Former Canopy Growth co-CEO Bruce Linton has no hard feelings against the company that fired him ー at least not if you look at his stock holdings. The ousted cannabis industry executive took advantage of a stock-rattling quarter of Canopy earnings to buy more shares in the company, and he's recommending other investors follow suit.

"I just think you should show support, and one way to be able to say that I like this is to go buy some. And then when people ask, 'Do you like it?' You say, 'I didn't sell any stock. I bought.' And so then I think it says to people, maybe I should look at this," Linton told Cheddar on Tuesday.

Linton's tenure at Canopy Growth, which he founded in Smith Falls, Ontario, in 2013 came to an abrupt end in July after Canopy board members voted to oust him from his role as CEO as well as from the company's board. The decision came after a weak set of earnings from Canopy that prompted William Newlands, CEO of Canopy's largest shareholder Constellation Brands ($STZ), to say he was "not pleased" with the cannabis company's results. Canopy's next set of earnings weren't much better. Once analysts and investors got past the initial sticker shock of a $960 million loss, the company still reported sliding market share and slimming decelerating revenue.

But Linton shrugged off the latest results, arguing the stock's losses were partially seasonal, and top line misses were related to how young the cannabis industry still is. He added that much of Constellations' and others investors' disappointment ー both in him and in the company's latest earnings ー has to do with a misalignment of values.

"The cannabis space is filled with a bunch of companies that are growing really rapidly, but don't have positive cash flow. Ultimately there's always going to be a conflict if you are the big money company with 90-day mentality shareholders coming into the rapid growth company which has a 90-month plan. that's always going to be the fundamental difference of how do you make decisions," he said.

But he was grateful too, he said, in the support he's received since his departure.

"What I like is how many people who had reached out, who are shareholders, who are coworkers, and encouraged me not to leave the sector but find more things to do," he said.

As for those other "things to do," Linton has been intentionally mysterious.
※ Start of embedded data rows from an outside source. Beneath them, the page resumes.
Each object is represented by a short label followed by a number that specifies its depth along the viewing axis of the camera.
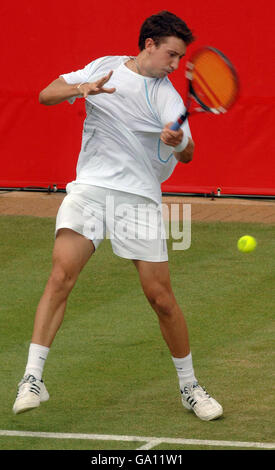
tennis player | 12.11
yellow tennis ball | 18.69
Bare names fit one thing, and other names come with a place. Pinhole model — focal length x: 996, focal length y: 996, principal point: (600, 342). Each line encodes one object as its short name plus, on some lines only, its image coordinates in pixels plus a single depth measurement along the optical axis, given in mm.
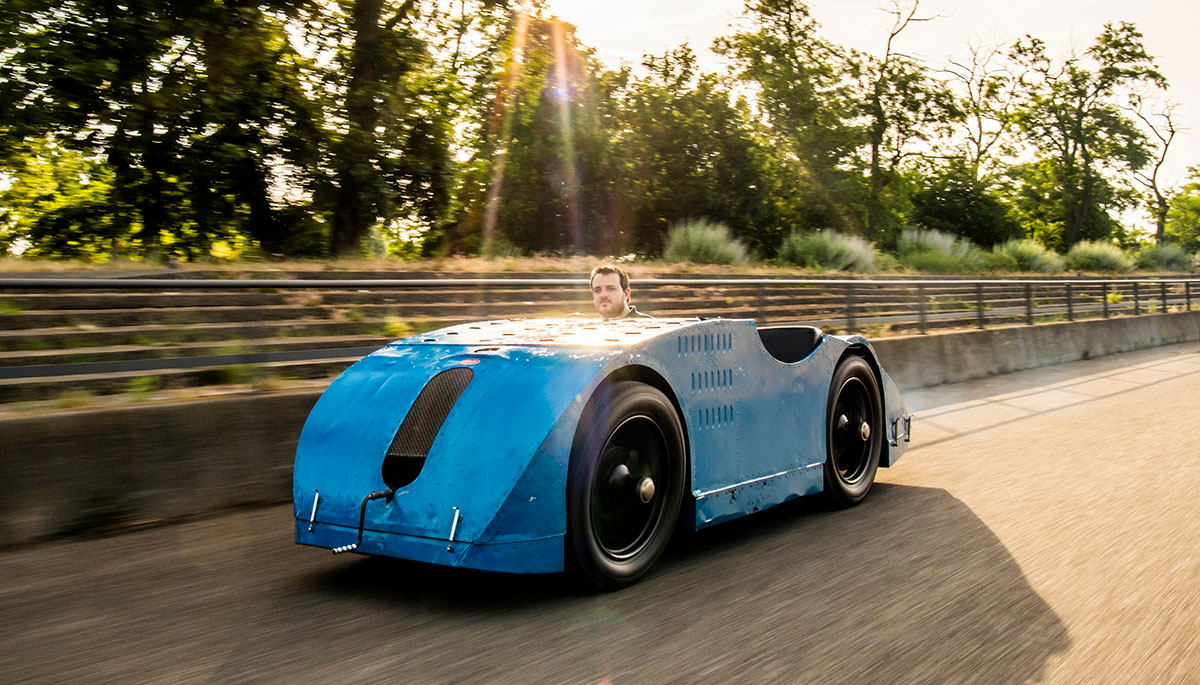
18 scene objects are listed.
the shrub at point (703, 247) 25719
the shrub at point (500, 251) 22953
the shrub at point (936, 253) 32906
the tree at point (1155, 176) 54938
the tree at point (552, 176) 27906
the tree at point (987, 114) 52719
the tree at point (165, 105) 15195
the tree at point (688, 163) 34719
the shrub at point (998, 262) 36284
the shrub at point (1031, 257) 38156
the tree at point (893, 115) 42656
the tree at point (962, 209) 48750
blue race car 3641
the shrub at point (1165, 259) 48156
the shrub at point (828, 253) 27750
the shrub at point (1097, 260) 42375
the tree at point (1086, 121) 52938
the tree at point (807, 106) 39312
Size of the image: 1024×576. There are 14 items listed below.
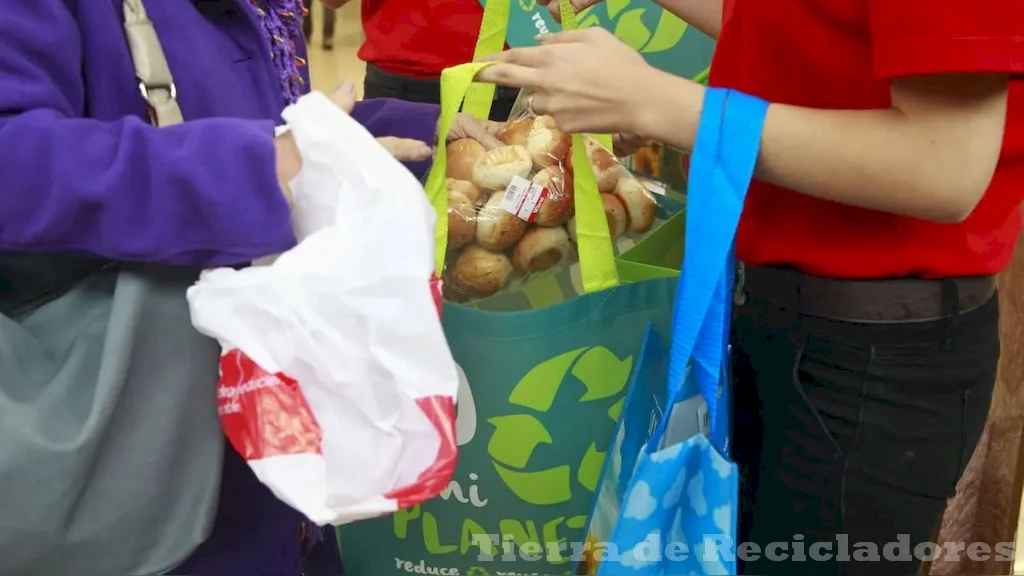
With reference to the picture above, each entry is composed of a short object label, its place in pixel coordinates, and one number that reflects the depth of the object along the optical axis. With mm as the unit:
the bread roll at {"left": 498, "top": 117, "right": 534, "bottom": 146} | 897
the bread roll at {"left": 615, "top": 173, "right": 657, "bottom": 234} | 954
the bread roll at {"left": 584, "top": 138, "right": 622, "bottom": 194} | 944
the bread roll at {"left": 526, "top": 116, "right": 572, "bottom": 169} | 880
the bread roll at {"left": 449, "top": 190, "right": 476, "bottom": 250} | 861
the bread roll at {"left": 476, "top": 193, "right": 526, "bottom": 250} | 864
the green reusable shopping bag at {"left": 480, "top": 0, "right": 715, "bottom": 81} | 1311
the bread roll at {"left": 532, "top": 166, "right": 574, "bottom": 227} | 870
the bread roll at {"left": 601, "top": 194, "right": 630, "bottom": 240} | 936
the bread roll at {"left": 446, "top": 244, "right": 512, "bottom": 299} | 874
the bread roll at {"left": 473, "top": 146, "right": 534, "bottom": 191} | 858
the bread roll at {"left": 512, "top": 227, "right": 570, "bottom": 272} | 888
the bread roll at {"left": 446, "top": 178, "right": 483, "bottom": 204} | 862
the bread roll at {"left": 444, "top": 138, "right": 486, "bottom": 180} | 865
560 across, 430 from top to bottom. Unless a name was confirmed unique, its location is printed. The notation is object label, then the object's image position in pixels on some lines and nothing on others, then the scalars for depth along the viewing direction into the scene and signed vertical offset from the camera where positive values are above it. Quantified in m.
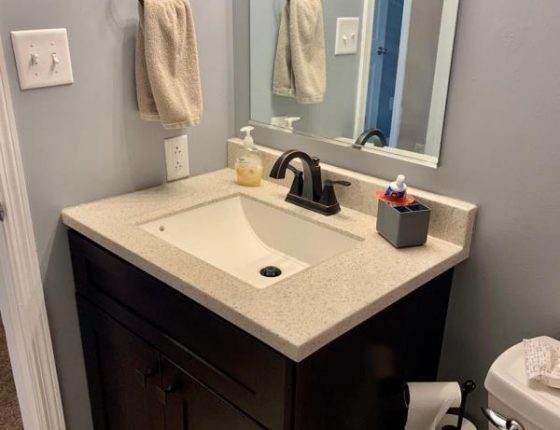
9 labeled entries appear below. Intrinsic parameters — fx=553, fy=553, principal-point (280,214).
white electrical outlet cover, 1.44 -0.38
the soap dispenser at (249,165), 1.46 -0.39
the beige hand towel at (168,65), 1.22 -0.13
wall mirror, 1.16 -0.14
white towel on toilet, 0.94 -0.57
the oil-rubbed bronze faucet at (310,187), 1.25 -0.40
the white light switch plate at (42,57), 1.12 -0.11
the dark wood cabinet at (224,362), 0.92 -0.64
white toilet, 0.92 -0.61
He said he'll continue his work with two companies outside of the cannabis space, his startup Ruckify and Martello Technologies, and would wait until September to make any official announcement about his cannabis entanglements.

Despite his evasiveness, Linton did offer some hints of what types of companies he would align himself with, like one global cannabis company, one company involving cannabis animal care, one U.S.-based multistate operator or single state operator, and one ancillary company, likely in media ー perhaps, he said, at an organization like "High Times," which he complimented for its "terrific" traffic and unique properties.

"I'm going to do three things minimum in the cannabis space, and it's simply because I've learned enough I think I can apply it faster this time," he said.